(Records excerpted from a collection)
▬▬▬
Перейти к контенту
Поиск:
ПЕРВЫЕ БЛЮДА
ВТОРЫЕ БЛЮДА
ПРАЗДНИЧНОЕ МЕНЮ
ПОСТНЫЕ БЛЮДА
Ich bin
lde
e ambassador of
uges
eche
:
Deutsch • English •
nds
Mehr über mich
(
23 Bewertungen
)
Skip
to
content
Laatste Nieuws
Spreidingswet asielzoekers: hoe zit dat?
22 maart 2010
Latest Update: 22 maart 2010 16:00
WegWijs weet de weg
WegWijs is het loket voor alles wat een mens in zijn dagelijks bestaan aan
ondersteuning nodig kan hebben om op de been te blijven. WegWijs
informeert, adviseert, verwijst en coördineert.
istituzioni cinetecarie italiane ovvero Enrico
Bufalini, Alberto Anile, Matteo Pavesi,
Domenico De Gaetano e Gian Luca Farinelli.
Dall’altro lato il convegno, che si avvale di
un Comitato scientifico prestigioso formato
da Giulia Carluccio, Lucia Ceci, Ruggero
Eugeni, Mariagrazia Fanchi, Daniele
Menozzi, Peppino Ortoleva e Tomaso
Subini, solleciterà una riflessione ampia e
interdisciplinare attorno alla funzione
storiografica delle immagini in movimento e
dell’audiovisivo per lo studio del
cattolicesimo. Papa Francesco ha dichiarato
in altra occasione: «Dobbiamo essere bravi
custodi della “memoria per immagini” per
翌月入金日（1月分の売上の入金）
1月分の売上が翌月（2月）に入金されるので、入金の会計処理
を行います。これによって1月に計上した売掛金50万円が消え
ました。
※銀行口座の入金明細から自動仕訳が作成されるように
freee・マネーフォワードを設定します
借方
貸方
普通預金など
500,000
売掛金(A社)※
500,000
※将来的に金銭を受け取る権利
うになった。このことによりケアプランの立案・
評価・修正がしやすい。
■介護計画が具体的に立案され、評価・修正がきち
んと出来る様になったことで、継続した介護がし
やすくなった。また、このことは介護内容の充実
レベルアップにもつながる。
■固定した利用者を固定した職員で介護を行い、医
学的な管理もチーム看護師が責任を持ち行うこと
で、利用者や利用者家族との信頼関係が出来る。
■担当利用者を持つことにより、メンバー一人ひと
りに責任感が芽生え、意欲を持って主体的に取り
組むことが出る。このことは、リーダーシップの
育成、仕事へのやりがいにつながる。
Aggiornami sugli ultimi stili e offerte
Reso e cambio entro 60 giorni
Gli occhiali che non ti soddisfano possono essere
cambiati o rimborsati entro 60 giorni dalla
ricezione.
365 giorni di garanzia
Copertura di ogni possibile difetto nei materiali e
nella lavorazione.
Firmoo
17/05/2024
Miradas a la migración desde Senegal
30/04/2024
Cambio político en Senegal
▬▬▬
Return the data in its entirety, exactly as given.

Перейти к контенту
Поиск:
ПЕРВЫЕ БЛЮДА
ВТОРЫЕ БЛЮДА
ПРАЗДНИЧНОЕ МЕНЮ
ПОСТНЫЕ БЛЮДА
Ich bin
lde
e ambassador of
uges
eche
:
Deutsch • English •
nds
Mehr über mich
(
23 Bewertungen
)
Skip
to
content
Laatste Nieuws
Spreidingswet asielzoekers: hoe zit dat?
22 maart 2010
Latest Update: 22 maart 2010 16:00
WegWijs weet de weg
WegWijs is het loket voor alles wat een mens in zijn dagelijks bestaan aan
ondersteuning nodig kan hebben om op de been te blijven. WegWijs
informeert, adviseert, verwijst en coördineert.
istituzioni cinetecarie italiane ovvero Enrico
Bufalini, Alberto Anile, Matteo Pavesi,
Domenico De Gaetano e Gian Luca Farinelli.
Dall’altro lato il convegno, che si avvale di
un Comitato scientifico prestigioso formato
da Giulia Carluccio, Lucia Ceci, Ruggero
Eugeni, Mariagrazia Fanchi, Daniele
Menozzi, Peppino Ortoleva e Tomaso
Subini, solleciterà una riflessione ampia e
interdisciplinare attorno alla funzione
storiografica delle immagini in movimento e
dell’audiovisivo per lo studio del
cattolicesimo. Papa Francesco ha dichiarato
in altra occasione: «Dobbiamo essere bravi
custodi della “memoria per immagini” per
翌月入金日（1月分の売上の入金）
1月分の売上が翌月（2月）に入金されるので、入金の会計処理
を行います。これによって1月に計上した売掛金50万円が消え
ました。
※銀行口座の入金明細から自動仕訳が作成されるように
freee・マネーフォワードを設定します
借方
貸方
普通預金など
500,000
売掛金(A社)※
500,000
※将来的に金銭を受け取る権利
うになった。このことによりケアプランの立案・
評価・修正がしやすい。
■介護計画が具体的に立案され、評価・修正がきち
んと出来る様になったことで、継続した介護がし
やすくなった。また、このことは介護内容の充実
レベルアップにもつながる。
■固定した利用者を固定した職員で介護を行い、医
学的な管理もチーム看護師が責任を持ち行うこと
で、利用者や利用者家族との信頼関係が出来る。
■担当利用者を持つことにより、メンバー一人ひと
りに責任感が芽生え、意欲を持って主体的に取り
組むことが出る。このことは、リーダーシップの
育成、仕事へのやりがいにつながる。
Aggiornami sugli ultimi stili e offerte
Reso e cambio entro 60 giorni
Gli occhiali che non ti soddisfano possono essere
cambiati o rimborsati entro 60 giorni dalla
ricezione.
365 giorni di garanzia
Copertura di ogni possibile difetto nei materiali e
nella lavorazione.
Firmoo
17/05/2024
Miradas a la migración desde Senegal
30/04/2024
Cambio político en Senegal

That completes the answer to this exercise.